O padre franciscano David Raimundo dos Santos, o Frei David, fundador e diretor-geral da ONG Educafro, afirma ter sido vítima de abordagem racista da Polícia Militar no domingo, dia 18, na região central de São Paulo. A Ouvidoria das Polícias do Estado de São Paulo foi acionada e pediu providências à Corregedoria da PM para investigar a atuação de quatro policiais.

O padre de 70 anos diz que começou a ser intimidado pelos policiais depois de filmar uma abordagem a um homem (branco) que parecia estar em situação de rua nas proximidades da Avenida Rio Branco. Os PMs notaram a atitude do religioso e passaram a abordá-lo. O frei vestia calça jeans e camisa de manga longa, mas não o tradicional hábito franciscano, ordem da qual faz parte.

O policial ordenou que Frei David colocasse as mãos para trás e mostrasse seus documentos. Depois de liberarem o outro homem, os PMs continuaram a abordagem ao padre. Segundo ele, os policiais perguntaram à qual igreja ele pertencia e pediram o número do IMEI do celular, código de identificação de cada aparelho.

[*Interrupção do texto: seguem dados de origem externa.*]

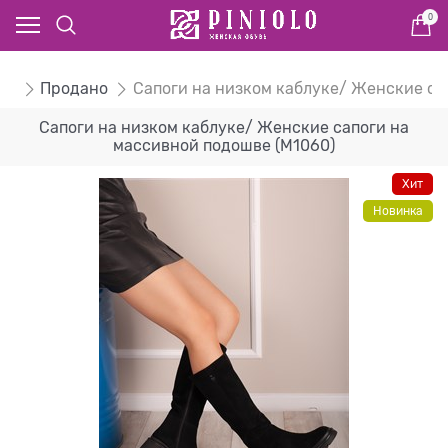
0
ом
Продано
Сапоги на низком каблуке/ Женские са
Сапоги на низком каблуке/ Женские сапоги на
массивной подошве (M1060)
Хит
Новинка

O religioso alega racismo dos policiais. “Brancos e ricos podem filmar (ação policial), mas pobres e negros, não. Foi uma abordagem racista. Só tem medo da filmagem o policial que está fazendo uma abordagem que não seja honesta. Não permitir a gravação é o nó da questão”, diz o líder religioso, que luta contra o racismo pelo menos há quatro décadas no País.

O padre afirma que os policiais o encararam, tentando provocá-lo para que ele fosse indiciado por desacato, em sua visão. O religioso afirma que se sentia intimidado e acuado. “A violência psicológica é tão prejudicial quanto a violência física. Eu perguntei por que faziam aquilo comigo e me mandaram calar a boca”, diz o fundador da Educafro, ONG que ajuda jovens pobres, em especial negros, a entrarem em universidades no País.

A entidade já garantiu o acesso ao ensino superior a cerca de 100 mil pessoas e esteve à frente de importantes conquistas da população preta e parda, como a Lei de Cotas e o Prouni.

O religioso acredita que a atitude dos policiais seria diferente se ele estivesse com o hábito franciscano. “Se eu estivesse como sacerdote, eles não fariam isso. Isso mostra a postura seletiva dos policiais. Eu experimentei na pele o que o meu povo negro experimenta no dia a dia. O povo negro não tem roupa de padre para se proteger contra a leitura visual equivocada da polícia.” No final da abordagem, o religioso avisou que telefonaria para a Ouvidoria. Os policiais teriam respondido: “A gente que está errado né, os bandidos estão certos?”

O advogado Márlon Reis explica que a Constituição Federal assegura o princípio da publicidade, como o direito de filmar ações policiais, no artigo 37. “Houve violação de dois direitos fundamentais neste caso: o direito do cidadão de registrar em vídeo a atividade dos policiais e o direito ao respeito ao seu corpo e à sua privacidade, pois ele foi revistado e investigado sem ter sido suspeito de crime algum”, diz o defensor da Educafro.

O que dizem a Polícia Militar e a Ouvidoria

Elizeu Soares Lopes, ouvidor das Polícias do Estado de São Paulo, afirma que um ofício foi encaminhado à Corregedoria da Polícia Militar para apurar a conduta de quatro policiais na abordagem do Frei David. O procedimento investigatório vai analisar “ação indevida e de cunho racial”. As imagens registradas pelas body cams, câmeras acopladas ao uniforme dos policiais, além de outras provas, também foram solicitadas.

O ouvidor diz que é prematuro afirmar que houve conduta racista. “A atividade policial deve seguir os protocolos operacionais e legislação vigente, visando a máxima proteção dos direitos das pessoas. A denúncia trazida é séria e deve ser apurada com rigor, verificando-se a eventual responsabilização dos envolvidos.”

Pelo relato do Frei David, o ouvidor considera que a abordagem foi exagerada. “Pelo relato, me parece que as hostilizações ocorreram em demasia. Não dá para analisar o que evidenciou a conduta dos policiais”, disse. Lopes reafirma que a população pode e deve filmar as atividades policiais. “Os atos da administração são públicos. O agente policial é a materialização da administração pública.”

Em nota ao Estadão, a Polícia Militar informou que “a denúncia, uma vez formalizada, terá todas as circunstâncias apuradas por meio da Corregedoria da Instituição”.